• Fragmento del texto:
════════════════════
Esta respuesta al trauma suscita una pregunta importante: ¿cómo puede la gente traumatizada aprender a integrar las experiencias sensoriales ordinarias para poder vivir con el flujo natural de sus sentimientos y sentirse segura y completa en su cuerpo?

¿CÓMO SABEMOS QUE ESTAMOS VIVOS?

Muchos de los primeros estudios de neuroimagen en personas traumatizadas eran como los que hemos visto en el capítulo 3: se centraban en cómo reaccionaban los sujetos a recordatorios específicos del trauma. Más adelante, mi compañera Ruth Lanius, que realizó los escáneres cerebrales a Stan y Ute Lawrence, planteó una nueva pregunta: ¿qué sucede en el cerebro de los supervivientes de traumas cuando no están pensando en el pasado? Sus estudios sobre el cerebro en reposo, la «red neuronal por defecto» (RND), abrió todo un nuevo capítulo en la comprensión de cómo el trauma afecta la conciencia de uno mismo, específicamente la conciencia sensorial de uno mismo. 4

La doctora Lanius seleccionó a un grupo de dieciséis canadienses «normales» para hacerles un escáner cerebral mientras no pensaban en nada en particular. Esto no es fácil de lograr (mientras estamos despiertos, nuestro cerebro no para) pero les pidió que centraran la atención en su respiración y que intentaran vaciar la mente al máximo. Luego, repitió el mismo experimento con dieciocho personas que habían tenido historias de maltrato crónico grave durante la infancia.

¿Qué está haciendo nuestro cerebro cuando no tenemos nada concreto en la mente? Resulta que prestamos atención a nosotros mismos. El estado por defecto activa las áreas cerebrales que trabajan conjuntamente para crear nuestra percepción del «yo».
════════════════════
• Registros proporcionados:

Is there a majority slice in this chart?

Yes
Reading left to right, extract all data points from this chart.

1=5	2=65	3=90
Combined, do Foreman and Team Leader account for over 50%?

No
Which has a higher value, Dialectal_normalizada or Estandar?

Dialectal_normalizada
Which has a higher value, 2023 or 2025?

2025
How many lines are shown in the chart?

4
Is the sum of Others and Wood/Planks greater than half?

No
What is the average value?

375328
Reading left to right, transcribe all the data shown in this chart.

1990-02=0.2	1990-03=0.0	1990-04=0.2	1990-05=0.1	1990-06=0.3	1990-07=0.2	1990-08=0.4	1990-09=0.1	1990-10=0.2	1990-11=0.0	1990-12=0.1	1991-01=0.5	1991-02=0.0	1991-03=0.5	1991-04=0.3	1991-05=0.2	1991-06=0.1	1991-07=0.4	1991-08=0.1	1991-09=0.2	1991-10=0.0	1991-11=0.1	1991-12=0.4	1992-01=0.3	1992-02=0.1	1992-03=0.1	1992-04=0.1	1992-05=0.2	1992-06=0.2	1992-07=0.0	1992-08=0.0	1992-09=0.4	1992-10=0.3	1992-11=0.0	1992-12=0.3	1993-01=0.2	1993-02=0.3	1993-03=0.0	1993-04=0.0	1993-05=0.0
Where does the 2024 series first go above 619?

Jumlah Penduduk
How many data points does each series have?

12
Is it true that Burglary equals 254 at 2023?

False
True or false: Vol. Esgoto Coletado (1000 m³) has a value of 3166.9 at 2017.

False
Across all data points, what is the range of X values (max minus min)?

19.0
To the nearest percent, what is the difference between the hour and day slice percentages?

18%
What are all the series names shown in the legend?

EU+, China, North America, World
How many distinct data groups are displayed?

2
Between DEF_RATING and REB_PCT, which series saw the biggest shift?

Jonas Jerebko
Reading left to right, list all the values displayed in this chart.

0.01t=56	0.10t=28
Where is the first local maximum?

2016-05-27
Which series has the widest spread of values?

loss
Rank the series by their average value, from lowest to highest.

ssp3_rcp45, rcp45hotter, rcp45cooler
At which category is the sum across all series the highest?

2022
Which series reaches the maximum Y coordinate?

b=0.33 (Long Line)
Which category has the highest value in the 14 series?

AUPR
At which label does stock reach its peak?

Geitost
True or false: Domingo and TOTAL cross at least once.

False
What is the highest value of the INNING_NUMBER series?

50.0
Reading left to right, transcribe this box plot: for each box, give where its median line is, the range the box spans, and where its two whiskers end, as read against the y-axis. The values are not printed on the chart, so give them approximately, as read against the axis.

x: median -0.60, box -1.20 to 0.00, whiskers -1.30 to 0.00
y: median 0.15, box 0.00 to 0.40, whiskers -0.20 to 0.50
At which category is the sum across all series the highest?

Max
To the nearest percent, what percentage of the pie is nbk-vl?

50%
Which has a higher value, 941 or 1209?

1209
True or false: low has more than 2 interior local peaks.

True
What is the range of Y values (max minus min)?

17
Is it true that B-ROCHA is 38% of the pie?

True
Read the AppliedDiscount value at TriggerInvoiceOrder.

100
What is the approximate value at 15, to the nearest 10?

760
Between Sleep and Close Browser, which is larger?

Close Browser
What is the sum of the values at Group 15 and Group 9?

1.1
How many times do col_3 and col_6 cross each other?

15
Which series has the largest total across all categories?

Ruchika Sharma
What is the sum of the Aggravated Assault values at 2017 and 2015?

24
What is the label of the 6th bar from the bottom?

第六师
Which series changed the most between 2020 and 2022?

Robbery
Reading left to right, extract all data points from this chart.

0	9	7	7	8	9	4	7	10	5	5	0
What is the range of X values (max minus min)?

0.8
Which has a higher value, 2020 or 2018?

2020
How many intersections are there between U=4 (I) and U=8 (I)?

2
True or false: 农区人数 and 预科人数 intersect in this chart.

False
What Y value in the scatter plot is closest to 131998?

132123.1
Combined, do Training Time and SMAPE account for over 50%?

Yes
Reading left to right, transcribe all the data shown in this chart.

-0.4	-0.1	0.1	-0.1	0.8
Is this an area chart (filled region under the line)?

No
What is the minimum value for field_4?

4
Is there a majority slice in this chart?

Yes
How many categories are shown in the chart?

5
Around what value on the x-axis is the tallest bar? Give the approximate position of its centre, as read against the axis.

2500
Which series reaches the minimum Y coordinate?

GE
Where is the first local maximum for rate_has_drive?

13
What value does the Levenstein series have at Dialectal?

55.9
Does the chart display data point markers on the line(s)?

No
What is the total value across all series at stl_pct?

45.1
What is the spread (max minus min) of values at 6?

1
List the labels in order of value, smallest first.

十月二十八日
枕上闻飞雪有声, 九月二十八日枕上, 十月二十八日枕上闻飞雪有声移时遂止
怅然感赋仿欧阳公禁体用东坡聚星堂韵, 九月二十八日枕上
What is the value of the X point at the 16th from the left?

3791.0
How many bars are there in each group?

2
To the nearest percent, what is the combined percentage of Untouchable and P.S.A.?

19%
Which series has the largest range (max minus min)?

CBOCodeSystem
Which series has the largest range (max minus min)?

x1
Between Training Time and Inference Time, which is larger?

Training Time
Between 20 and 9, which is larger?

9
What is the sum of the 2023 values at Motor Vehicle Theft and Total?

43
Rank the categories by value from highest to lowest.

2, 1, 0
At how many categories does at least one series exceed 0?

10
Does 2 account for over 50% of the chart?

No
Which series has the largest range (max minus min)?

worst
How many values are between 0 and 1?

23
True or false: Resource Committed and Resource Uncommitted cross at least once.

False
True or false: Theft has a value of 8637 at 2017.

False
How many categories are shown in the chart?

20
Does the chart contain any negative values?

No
════════════════════
• Objetivo del ejercicio: Reproduzca el texto sobre el trauma desde "Esta respuesta al" hasta "QUE ESTAMOS VIVOS?", sustituyendo "pregunta importante" por "pregunta fundamental". Para resolver lo que se pide, utilice únicamente el texto.

• Respuesta a la tarea:
Esta respuesta al trauma suscita una pregunta fundamental: ¿cómo puede la gente traumatizada aprender a integrar las experiencias sensoriales ordinarias para poder vivir con el flujo natural de sus sentimientos y sentirse segura y completa en su cuerpo?

¿CÓMO SABEMOS QUE ESTAMOS VIVOS?